The Brontës lived during an exciting period in astronomical discovery, so it is not surprising that they were interested in the latest developments, and that references to stars, planets and moons populate their work.
The evening begins in Haworth Old School Room with a talk by Rod Hine, from Bradford Astronomical Society, about astronomy in the early to mid 1800s and more recent discoveries.
Green Witch Telescopes, based in Batley, will be bringing an antique brass telescope dated from 1820 – the year the Brontës arrived in Haworth.
So come along to discover more about the night sky in the time of the Brontës, and participate in some observation. Younger ones can take part in a spot of rocket-making, and enjoy launching in the grounds of the Parsonage. (Read more) (Richard Parker)
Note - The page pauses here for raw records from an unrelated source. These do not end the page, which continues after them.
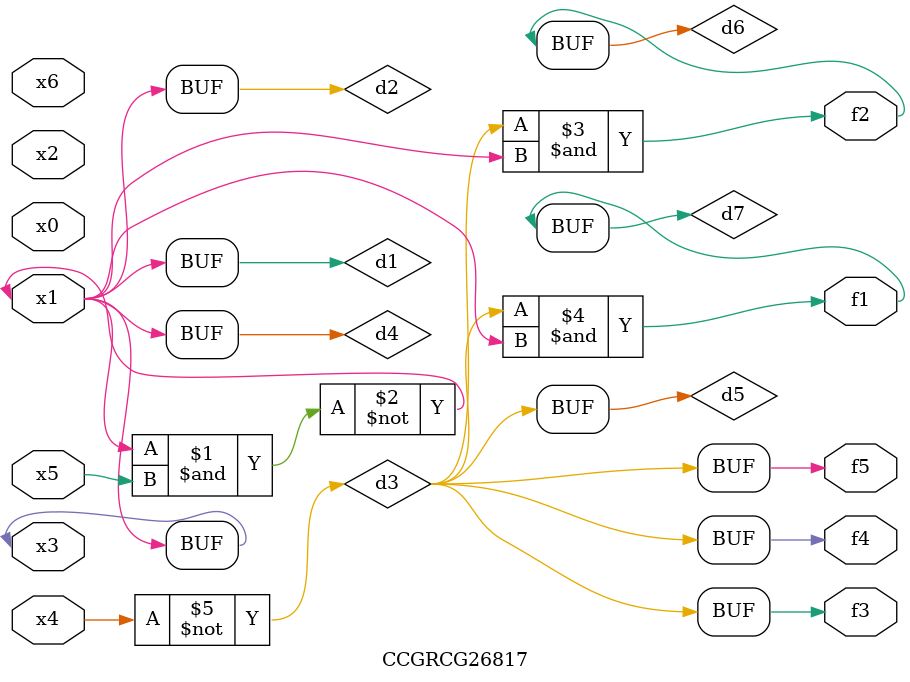
<source format=v>
module CCGRCG26817(
	input x0, x1, x2, x3, x4, x5, x6,
	output f1, f2, f3, f4, f5
);

	wire d1, d2, d3, d4, d5, d6, d7;

	buf (d1, x1, x3);
	nand (d2, x1, x5);
	not (d3, x4);
	buf (d4, d1, d2);
	buf (d5, d3);
	and (d6, d3, d4);
	and (d7, d3, d4);
	assign f1 = d7;
	assign f2 = d6;
	assign f3 = d5;
	assign f4 = d5;
	assign f5 = d5;
endmodule

</source>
The Globe and Mail interviews writer Jennifer Egan, definitely not a Brontëite:
What agreed-upon classic do you despise? (Pieter Van Hattem)
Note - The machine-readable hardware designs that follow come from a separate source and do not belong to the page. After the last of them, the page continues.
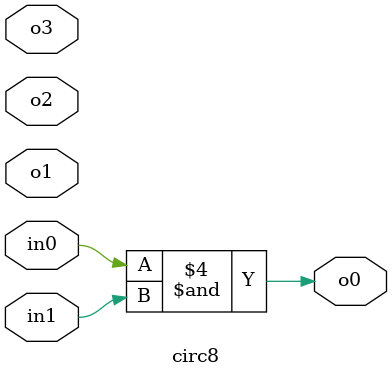
<source format=v>
module circ8 (o2, o3, o1, in1, in0, o0);
  input o2;
  input o3;
  input o1;
  input in1;
  input in0;

  output o0;

  wire g;
  wire o0;

  and g_0(g, o0, o1, o2, o3);
  and g_1(o0, in0, in1);
endmodule

</source>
I deeply disliked Wuthering Heights – I found the people lugubrious and silly. Of course, I might feel quite differently about it if I reread it now; reading is like that. So chemical, and so influenced by appetite.
Curiously enough the New York Times reviews her latest novel Manhattan Beach quoting.... Wuthering Heights:
This is a big novel that moves with agility. It’s blissfully free of rust and sepia tint. It introduces us to a memorable young woman who is, as Cathy longed to be again in “Wuthering Heights,” “half savage and hardy, and free.” (Dwight Garner)
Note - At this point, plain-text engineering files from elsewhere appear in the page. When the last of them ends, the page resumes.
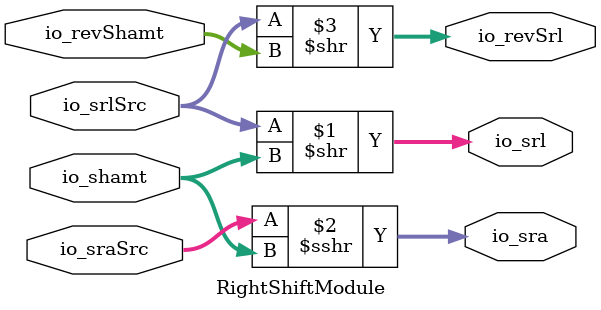
<source format=v>
module RightShiftModule(
  input  [5:0]  io_shamt,
  input  [5:0]  io_revShamt,
  input  [63:0] io_srlSrc,
  input  [63:0] io_sraSrc,
  output [63:0] io_srl,
  output [63:0] io_sra,
  output [63:0] io_revSrl
);
  assign io_srl = io_srlSrc >> io_shamt; // @[Alu.scala 77:24]
  assign io_sra = $signed(io_sraSrc) >>> io_shamt; // @[Alu.scala 78:53]
  assign io_revSrl = io_srlSrc >> io_revShamt; // @[Alu.scala 79:27]
endmodule


</source>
The Yorkshire Post publishes a nice photo of the Hewenden Viaduct:
In this beautiful corner of Brontë country, the spectacular Hewenden Viaduct near Cullingworth has dominated the local landscape for more than 130 years. (Richard Parker)
Vernon Morning Star describes like this the latest album by the indie rock band Windowspeak:
The band is based around the duo of Molly Hamilton and Robert Earl Thomas on vocals/guitar and guitar, respectively. Hamilton’s swooning Brontë delivery recalls early neo-psychedelic band Mazzy Star’s vocalist, Hope Sandoval. (Dean Gordon-Smith)
The Sharon Herald and the power of stories:
And even before there was reading and writing there were stories, as storytellers told about life and death and gods and hope. Biography and fiction, scary and funny, summer beach books and classics, “Jane Eyre” and Sherlock Holmes and Moses and “Teddy,”: stories just seem to go with life. (Rev. Dr. Glenn Hink)
Stampede has a list of the books everyone should read in college:
 2. Jane Eyre by Charlotte Brontë
This is a coming-of-age novel about an orphaned girl’s struggles and how she overcomes them.
3. Wuthering Heights by Emily Brontë
Two childhood lovers, Heathcliff and Catherine Earnshaw, grow up on the Yorkshire Moors, but when Catherine marries another man, Edgar Linton, Heathcliff attempts to take revenge on the entire Linton and Earnshaw families. (Dr. Kayla Walker-Edin)
Jorge Sette lists his favourite narrative settings:
Wuthering Heights
This region of northern England, swept by winds and storms, as depicted by Emily Bronte, is the ultimate expression of a romantic and dramatic landscape: wild, visceral, and passionate. This remarkable setting, of course, matches the personalities of the novel’s unforgettable characters, Cathy and Heathcliff, who roam the region’s bleak moors – alive and dead! The historic county of Yorkshire is, by the way, the largest and one of the greenest in the UK.
El Nuevo Herald (in Spanish) interviews writer Carmen Posadas:
¿Qué autores han influido en tu obra literaria? (Sergio Andricaín)
Dickens es mi gran maestro, le he copiado multitud de trucos. También me han influido Proust, Kafka, Cortázar, Borges, Roald Dahl y tantísimos otros. Sin olvidar a Jane Austen y Emily Brontë, ¡por supuesto! (Translation)
20 Minutos (in Spanish) reviews the film Lady Macbeth:
La Lady Macbeth que es Katherine también bebe de las fuentes de las arrebatadas pasiones prohibidas de Cumbres borrascosas y Lady Chatterley. (Carles Rull) (Translation)
The OUP Blog celebrates the life and works of Elizabeth Gaskell; Keighley News talks about the Beyond Horizon graduation project. Libération (in French) talks about Good Night Stories for Rebel Girls by Elena Favilli and Francesca Cavallo. BookinBeat reviews Can Jane Eyre Be Happy? by John Sutherland.